Reproduce word for word everything in the forum thread below on the Virginia assault weapon bill, from "## BackyardCowboy (Aug" down to "(Sep 26, 2019)".

## READING PASSAGE

::::

# Northam-backed assault weapon bill will include ‘grandfather clause’ for existing guns



## BackyardCowboy (Aug 27, 2014)

https://www.virginiamercury.com/201...SJzXJoLGjoHCefNtfn5mqEdS7UvOzI3TTI4BjLuiKfK-Y


----------



## PhuBai70 (Sep 26, 2019)

California's assault weapons ban is similar in regard to pre-ban rifles. You can possess a pre-ban rifle as long as you registered it before June 30, 2018 but you can't sell it and you can't leave it to a family member in your will. If you die your heirs are required to turn the gun in to a law enforcement agency to be destroyed. 
If you own a pre-ban rifle and you did not register it you can, if caught, be fined $500 or sentenced up to one year in a county jail and the rifle will be confiscated. That's for the first conviction. Who knows what happens if there is a second conviction. They'll probably sterilize you so that you can no longer contaminate society by reproducing.


----------



## Sabrien4 (Oct 16, 2019)

PhuBai70 said:


> California's assault weapons ban is similar in regard to pre-ban rifles. You can possess a pre-ban rifle as long as you registered it before June 30, 2018 but you can't sell it and you can't leave it to a family member in your will. If you die your heirs are required to turn the gun in to a law enforcement agency to be destroyed.
> If you own a pre-ban rifle and you did not register it you can, if caught, be fined $500 or sentenced up to one year in a county jail and the rifle will be confiscated. That's for the first conviction. Who knows what happens if there is a second conviction. They'll probably sterilize you so that you can no longer contaminate society by reproducing.

::::

## EXCERPTED RECORDS

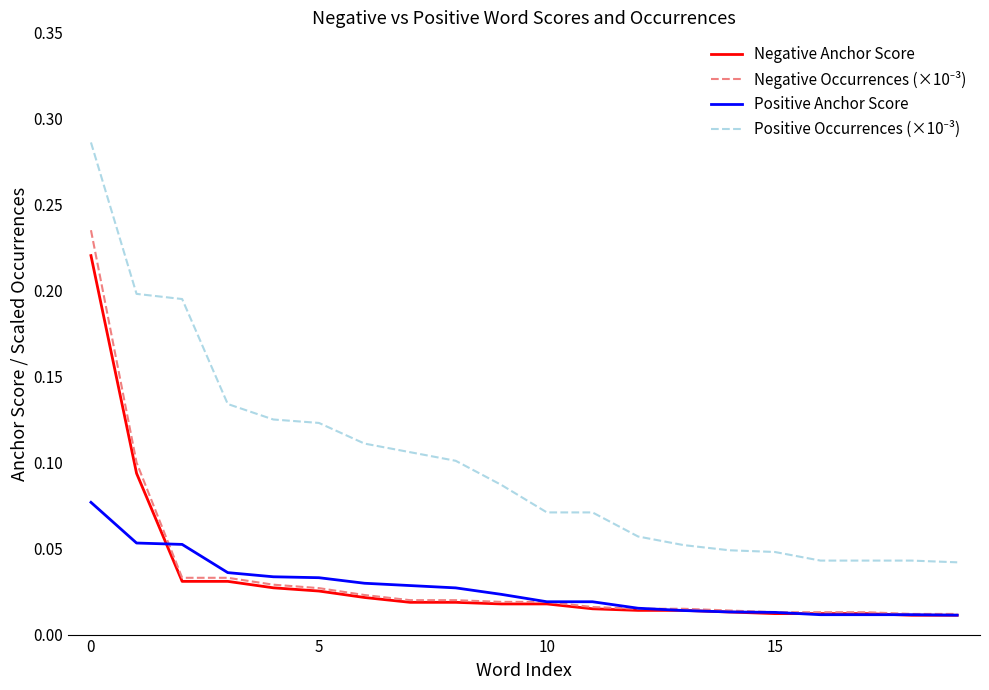

Count the number of data series in this chart.

4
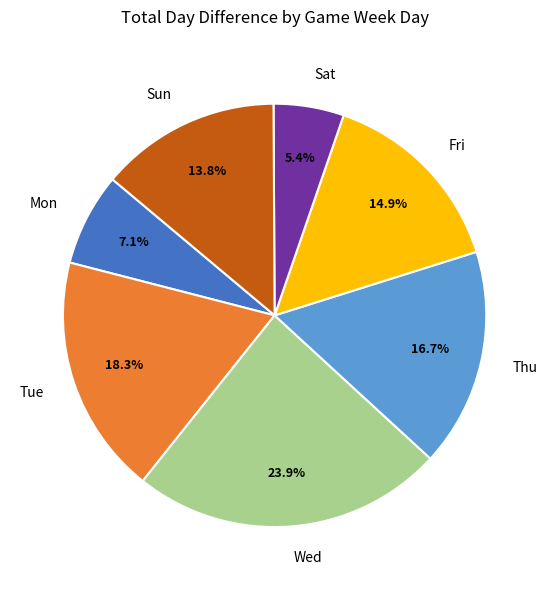

Which has a higher value, Sun or Fri?

Fri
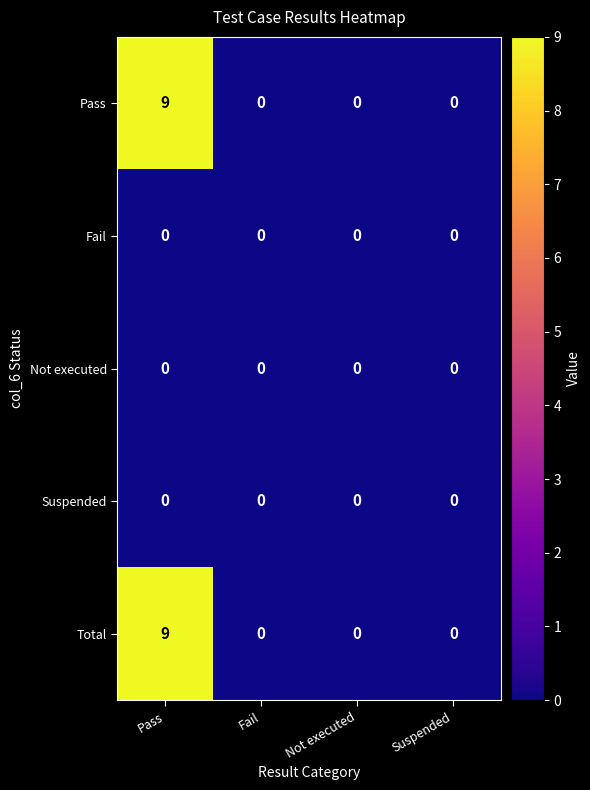

The value of Fail at Fail is 0. True or false?

True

::::

## RESULT OF THIS EXERCISE
## BackyardCowboy (Aug 27, 2014)

https://www.virginiamercury.com/201...SJzXJoLGjoHCefNtfn5mqEdS7UvOzI3TTI4BjLuiKfK-Y


----------



## PhuBai70 (Sep 26, 2019)